Look Ma, No Servers!

Remember yelling “Look ma, no hands!” right before eating pavement? That’s our AWS Glue story.

We adopted serverless expecting less infrastructure work. Instead, we spent months debugging Linux OOM killers, YARN memory limits, and orphaned ENIs — without visibility into actual servers.

The pitch was clear: no patching, no capacity planning, no servers to babysit. Hand the undifferentiated heavy lifting to AWS and focus on the data. We bought it.

What we got was the same constraints with none of the visibility. The servers are still there — AWS just hides them behind a managed abstraction. ENIs still expire on an undocumented schedule. Disk still runs out in ways the console won’t show you. Memory still gets killed at limits that don’t appear in the documentation.

Serverless moves the servers out of sight, not out of your problem.

This series documents what we found: the undocumented behaviors, the production failures they caused, and the observability we had to build ourselves to stop being surprised by a service that holds all the signals and shares almost none of them.

In This Series

Part 1: Subnet IP Exhaustion — Investigation

Our daily batch jobs started failing at 7:03 AM with “The specified subnet does not have enough free IP addresses.” Our math showed we had capacity. The subnet disagreed.

The root cause: AWS Glue’s ENI lifecycle extends 60+ minutes past job completion — undocumented, invisible in the console, and compounding with every run. Every job category shared one /26. The launcher was blind to actual subnet state.

Part 2: Subnet IP Exhaustion — Fix

The fix wasn’t more IPs. It was feedback.

Blast radius isolation via subnet splitting — critical batch, non-critical batch, and ad-hoc jobs each trapped in their own /26. Then an adaptive Airflow sensor backed by DynamoDB that reads actual ENI state before each launch, with a rolling-max buffer that learns from observed cleanup lag rather than assuming a static window.

Result: Zero IP exhaustion failures in 90 days. 12 sensor-blocked launches that self-recovered within 10 minutes, no manual intervention.

Part 3: No Space Left on Device — Trap

A G.2X job ran healthy for 48 minutes and 59 seconds, then died: No space left on device. On workers with 128 GB of local disk each. The Glue console showed nothing — no disk utilization metric, no spill volume, no warning before the wall.

S3 Shuffle stopped the bleeding. But it also handed us something AWS never did: the shuffle artifacts themselves, sitting in S3, readable. The files exposed what was actually wrong — 46% empty partitions from an unconfigured default, and a compression codec doing zero work on UUID data where LZ4 can find no repeated patterns. The failure wasn’t about disk size. It was about what was being written to it.
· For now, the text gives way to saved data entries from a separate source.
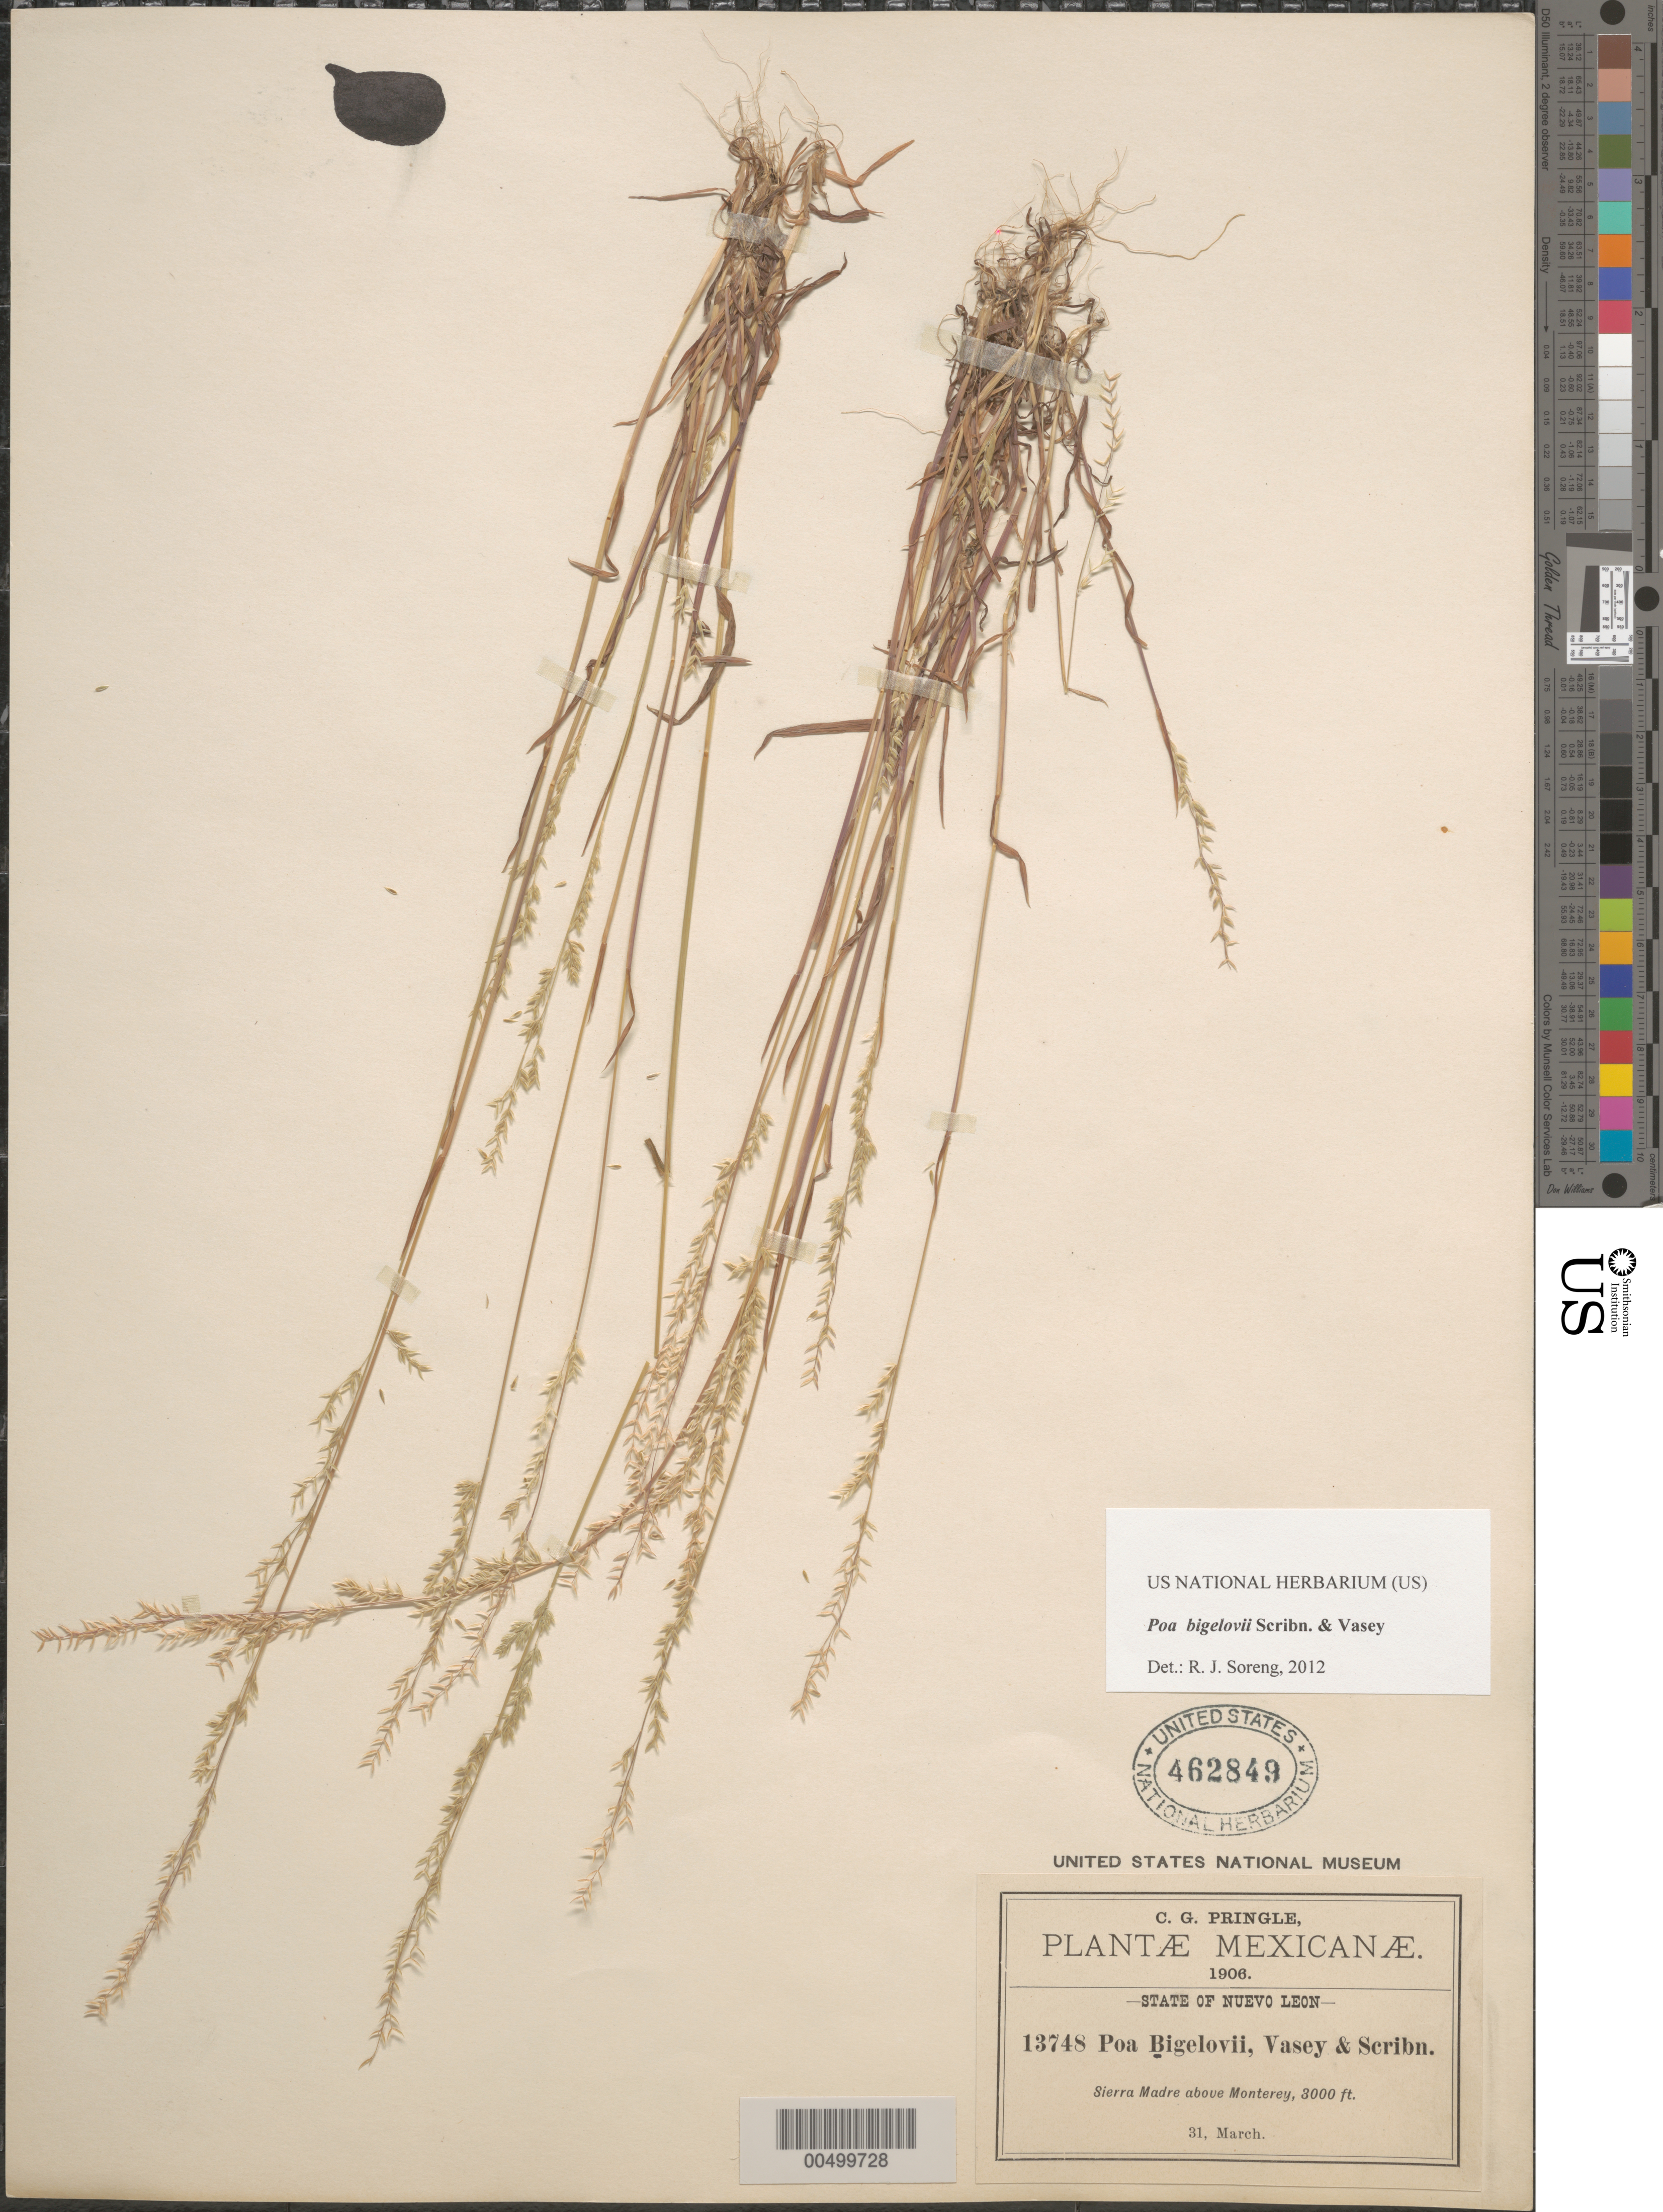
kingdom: Plantae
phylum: Tracheophyta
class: Liliopsida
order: Poales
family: Poaceae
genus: Poa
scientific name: Poa bigelovii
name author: Vasey & Scribn.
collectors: C. G. Pringle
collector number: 13748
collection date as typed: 31 Mar 1906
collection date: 1906-03-31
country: Mexico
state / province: Nuevo León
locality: Sierra Madre above Monterey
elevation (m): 914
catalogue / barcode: US 462849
Part 4: No Space Left on Device — Fix

Post 03 identified the trap: 46% empty shuffle partitions from an unconfigured default and a compression codec doing zero work on UUID data. This post applies the fix — five Spark configuration changes that cut shuffle bytes written to S3 by 50%, from 267.9 GB to 133.0 GB per run. No infrastructure changes, no scaling. Just defaults that were always wrong for the workload.

What Every Post Covers

Each post follows the same shape:

The failure — what broke, when, how it presented
The investigation — the queries and signals we had to build to see what was happening
The root cause — the undocumented behavior or hidden constraint
The fix — architectural changes and observability improvements
The results — before/after metrics proving the fix held

If you’ve ever stared at a Glue failure wondering why AWS won’t just tell you what’s wrong, this series is for you.

Every managed service has an observability gap. Finding it is part of operating the service.